ERO’s overarching question for an early childhood education review is ‘How well placed is this service to promote positive learning outcomes for children?’ ERO focuses on the following factors as described in the bicultural framework Ngā Pou Here:

  • Pou Whakahaere – how the service determines its vision, philosophy and direction to ensure positive outcomes for children
  • Pou Ārahi – how leadership is enacted to enhance positive outcomes for children
  • Mātauranga – whose knowledge is valued and how the curriculum is designed to achieve positive outcomes for children
  • Tikanga whakaako – how approaches to teaching and learning respond to diversity and support positive outcomes for children.

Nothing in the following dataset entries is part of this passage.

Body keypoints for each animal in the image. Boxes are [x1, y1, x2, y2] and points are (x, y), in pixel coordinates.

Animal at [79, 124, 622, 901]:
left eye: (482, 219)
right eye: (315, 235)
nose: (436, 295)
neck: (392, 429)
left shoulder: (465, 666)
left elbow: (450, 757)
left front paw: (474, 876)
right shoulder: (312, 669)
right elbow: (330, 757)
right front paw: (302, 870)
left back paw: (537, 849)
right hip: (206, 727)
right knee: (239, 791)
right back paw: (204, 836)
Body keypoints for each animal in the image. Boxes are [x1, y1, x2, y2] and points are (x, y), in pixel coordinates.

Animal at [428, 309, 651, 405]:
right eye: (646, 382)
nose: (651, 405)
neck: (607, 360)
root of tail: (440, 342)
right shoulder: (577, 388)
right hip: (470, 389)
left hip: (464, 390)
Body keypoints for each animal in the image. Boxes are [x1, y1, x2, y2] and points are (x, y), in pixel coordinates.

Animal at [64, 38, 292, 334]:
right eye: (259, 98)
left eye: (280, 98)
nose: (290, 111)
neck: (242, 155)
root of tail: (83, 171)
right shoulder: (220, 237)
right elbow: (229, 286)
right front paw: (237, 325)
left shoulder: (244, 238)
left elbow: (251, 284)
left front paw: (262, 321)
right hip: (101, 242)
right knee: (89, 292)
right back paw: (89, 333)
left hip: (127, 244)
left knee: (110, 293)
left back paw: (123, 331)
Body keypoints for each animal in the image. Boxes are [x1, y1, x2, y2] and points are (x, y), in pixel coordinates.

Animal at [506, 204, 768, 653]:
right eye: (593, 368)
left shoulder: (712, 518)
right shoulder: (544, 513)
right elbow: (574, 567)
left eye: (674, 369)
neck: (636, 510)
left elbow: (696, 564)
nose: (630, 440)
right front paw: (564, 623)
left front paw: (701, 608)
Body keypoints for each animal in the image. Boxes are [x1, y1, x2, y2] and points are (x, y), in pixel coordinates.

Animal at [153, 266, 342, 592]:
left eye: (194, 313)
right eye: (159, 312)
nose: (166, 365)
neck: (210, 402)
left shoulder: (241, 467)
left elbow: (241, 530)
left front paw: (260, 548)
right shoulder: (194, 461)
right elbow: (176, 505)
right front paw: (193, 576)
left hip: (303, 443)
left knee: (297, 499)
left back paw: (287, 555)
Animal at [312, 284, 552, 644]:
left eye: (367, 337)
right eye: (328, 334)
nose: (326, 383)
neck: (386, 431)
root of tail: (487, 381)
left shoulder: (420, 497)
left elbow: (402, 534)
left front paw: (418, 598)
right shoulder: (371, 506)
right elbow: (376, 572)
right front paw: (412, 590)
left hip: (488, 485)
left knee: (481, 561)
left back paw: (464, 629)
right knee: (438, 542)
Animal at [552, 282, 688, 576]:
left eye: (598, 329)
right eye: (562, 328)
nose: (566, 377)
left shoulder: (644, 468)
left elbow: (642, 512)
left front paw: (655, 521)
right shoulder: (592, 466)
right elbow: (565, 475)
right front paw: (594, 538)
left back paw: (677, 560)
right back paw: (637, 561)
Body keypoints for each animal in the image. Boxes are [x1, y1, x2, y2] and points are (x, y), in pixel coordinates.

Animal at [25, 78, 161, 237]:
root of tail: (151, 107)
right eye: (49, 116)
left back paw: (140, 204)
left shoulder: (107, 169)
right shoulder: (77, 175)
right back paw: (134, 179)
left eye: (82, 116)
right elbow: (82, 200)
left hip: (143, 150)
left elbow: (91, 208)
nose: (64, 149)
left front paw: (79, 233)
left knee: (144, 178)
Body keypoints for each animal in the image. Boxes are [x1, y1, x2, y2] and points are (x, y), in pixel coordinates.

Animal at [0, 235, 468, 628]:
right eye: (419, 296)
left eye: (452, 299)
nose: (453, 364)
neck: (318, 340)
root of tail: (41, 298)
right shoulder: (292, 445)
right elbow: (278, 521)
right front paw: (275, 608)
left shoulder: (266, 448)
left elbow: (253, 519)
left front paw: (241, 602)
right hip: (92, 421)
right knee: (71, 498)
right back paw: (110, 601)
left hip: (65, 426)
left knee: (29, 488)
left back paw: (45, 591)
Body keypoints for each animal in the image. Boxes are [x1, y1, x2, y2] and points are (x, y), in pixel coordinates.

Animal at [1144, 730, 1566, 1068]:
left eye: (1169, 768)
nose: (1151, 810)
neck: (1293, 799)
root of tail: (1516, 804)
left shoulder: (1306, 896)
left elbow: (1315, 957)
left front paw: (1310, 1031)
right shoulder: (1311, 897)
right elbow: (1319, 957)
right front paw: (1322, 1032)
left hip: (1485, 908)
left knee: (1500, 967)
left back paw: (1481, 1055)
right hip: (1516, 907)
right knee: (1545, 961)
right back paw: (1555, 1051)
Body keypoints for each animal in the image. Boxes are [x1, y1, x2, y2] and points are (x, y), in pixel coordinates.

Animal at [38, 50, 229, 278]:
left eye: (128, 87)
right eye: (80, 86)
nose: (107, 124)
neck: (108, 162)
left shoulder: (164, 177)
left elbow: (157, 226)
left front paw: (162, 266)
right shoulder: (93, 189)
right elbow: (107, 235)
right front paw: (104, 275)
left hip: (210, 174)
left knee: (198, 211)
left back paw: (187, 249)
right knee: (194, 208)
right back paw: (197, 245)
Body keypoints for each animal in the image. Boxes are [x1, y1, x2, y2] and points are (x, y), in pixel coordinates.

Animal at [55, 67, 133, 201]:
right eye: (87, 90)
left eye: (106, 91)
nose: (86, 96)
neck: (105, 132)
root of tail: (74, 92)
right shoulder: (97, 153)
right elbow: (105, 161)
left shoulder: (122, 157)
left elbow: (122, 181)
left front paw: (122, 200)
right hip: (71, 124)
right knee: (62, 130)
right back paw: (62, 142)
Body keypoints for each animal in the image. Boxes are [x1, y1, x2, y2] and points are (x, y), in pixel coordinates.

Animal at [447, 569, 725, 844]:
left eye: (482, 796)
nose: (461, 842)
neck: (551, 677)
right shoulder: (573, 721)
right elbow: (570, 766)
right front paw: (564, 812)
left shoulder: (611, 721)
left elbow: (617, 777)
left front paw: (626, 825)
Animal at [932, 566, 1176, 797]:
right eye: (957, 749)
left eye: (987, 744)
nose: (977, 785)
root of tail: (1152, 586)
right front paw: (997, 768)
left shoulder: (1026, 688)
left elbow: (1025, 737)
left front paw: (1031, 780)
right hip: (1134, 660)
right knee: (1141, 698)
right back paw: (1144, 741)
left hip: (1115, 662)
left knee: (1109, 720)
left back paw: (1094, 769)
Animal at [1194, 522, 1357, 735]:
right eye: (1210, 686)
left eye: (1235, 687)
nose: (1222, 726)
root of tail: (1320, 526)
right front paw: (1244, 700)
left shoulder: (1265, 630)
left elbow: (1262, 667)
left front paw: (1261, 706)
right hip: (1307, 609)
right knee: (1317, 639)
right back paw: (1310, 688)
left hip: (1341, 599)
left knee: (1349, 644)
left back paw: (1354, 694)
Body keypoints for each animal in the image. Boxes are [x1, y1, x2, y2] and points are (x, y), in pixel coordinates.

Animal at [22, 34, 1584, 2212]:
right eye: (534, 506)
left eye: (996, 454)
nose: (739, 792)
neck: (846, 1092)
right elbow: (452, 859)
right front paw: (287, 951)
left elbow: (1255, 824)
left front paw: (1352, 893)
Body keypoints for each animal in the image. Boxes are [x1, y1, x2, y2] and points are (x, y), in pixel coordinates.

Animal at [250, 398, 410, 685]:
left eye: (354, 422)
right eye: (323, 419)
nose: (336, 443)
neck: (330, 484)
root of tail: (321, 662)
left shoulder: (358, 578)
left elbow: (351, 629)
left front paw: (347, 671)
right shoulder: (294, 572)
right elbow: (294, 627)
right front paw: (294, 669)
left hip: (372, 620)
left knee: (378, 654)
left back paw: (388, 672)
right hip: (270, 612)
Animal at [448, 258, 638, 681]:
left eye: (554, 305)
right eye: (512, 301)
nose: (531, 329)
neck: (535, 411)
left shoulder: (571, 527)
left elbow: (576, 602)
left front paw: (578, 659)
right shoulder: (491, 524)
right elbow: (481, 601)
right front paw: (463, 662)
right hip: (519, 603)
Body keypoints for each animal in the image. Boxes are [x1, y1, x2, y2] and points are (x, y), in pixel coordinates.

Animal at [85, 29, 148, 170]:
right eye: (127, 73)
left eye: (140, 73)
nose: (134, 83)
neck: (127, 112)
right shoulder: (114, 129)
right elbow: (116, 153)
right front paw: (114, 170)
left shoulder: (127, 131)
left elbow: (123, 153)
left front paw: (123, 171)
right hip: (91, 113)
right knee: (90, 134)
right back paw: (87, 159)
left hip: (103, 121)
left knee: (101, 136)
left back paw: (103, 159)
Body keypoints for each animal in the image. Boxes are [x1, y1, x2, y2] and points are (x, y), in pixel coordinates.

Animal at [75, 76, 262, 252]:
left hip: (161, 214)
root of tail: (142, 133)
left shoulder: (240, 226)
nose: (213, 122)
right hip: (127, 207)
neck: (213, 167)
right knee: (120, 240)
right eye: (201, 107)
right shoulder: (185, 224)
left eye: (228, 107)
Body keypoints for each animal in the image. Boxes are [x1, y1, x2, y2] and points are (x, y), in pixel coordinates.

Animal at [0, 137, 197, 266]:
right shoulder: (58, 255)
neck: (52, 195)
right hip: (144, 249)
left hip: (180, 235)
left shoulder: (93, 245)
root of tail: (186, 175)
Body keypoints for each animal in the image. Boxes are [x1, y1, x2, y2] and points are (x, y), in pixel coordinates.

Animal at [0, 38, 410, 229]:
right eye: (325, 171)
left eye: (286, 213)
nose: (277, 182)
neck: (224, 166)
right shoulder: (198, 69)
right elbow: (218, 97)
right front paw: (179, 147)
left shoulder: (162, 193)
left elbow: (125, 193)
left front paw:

Within these areas ERO considers the effectiveness of arotake – self review and of whanaungatanga – partnerships with parents and whānau.

ERO evaluates how well placed a service is to sustain good practice and make ongoing improvements for the benefit of all children at the service.

A focus for the government is that all children, especially priority learners, have an opportunity to benefit from quality early childhood education. ERO will report on how well each service promotes positive outcomes for all children, with a focus on children who are Māori, Pacific, have diverse needs, and are up to the age of two.

For more information about the framework and Ngā Pou Here refer to ERO’s Approach to Review in Early Childhood Services.

ERO’s Overall Judgement and Next Review

The overall judgement that ERO makes and the timing of the next review will depend on how well placed a service is to promote positive learning outcomes for children. The categories are:

  • Very well placed – The next ERO review in four years
  • Well placed – The next ERO review in three years
  • Requires further development – The next ERO review within two years
  • Not well placed - The next ERO review in consultation with the Ministry of Education

ERO has developed criteria for each category. These are available on ERO’s website.

Review Coverage

ERO reviews are tailored to each service’s context and performance, within the overarching review framework. The aim is to provide information on aspects that are central to positive outcomes for children and useful to the service.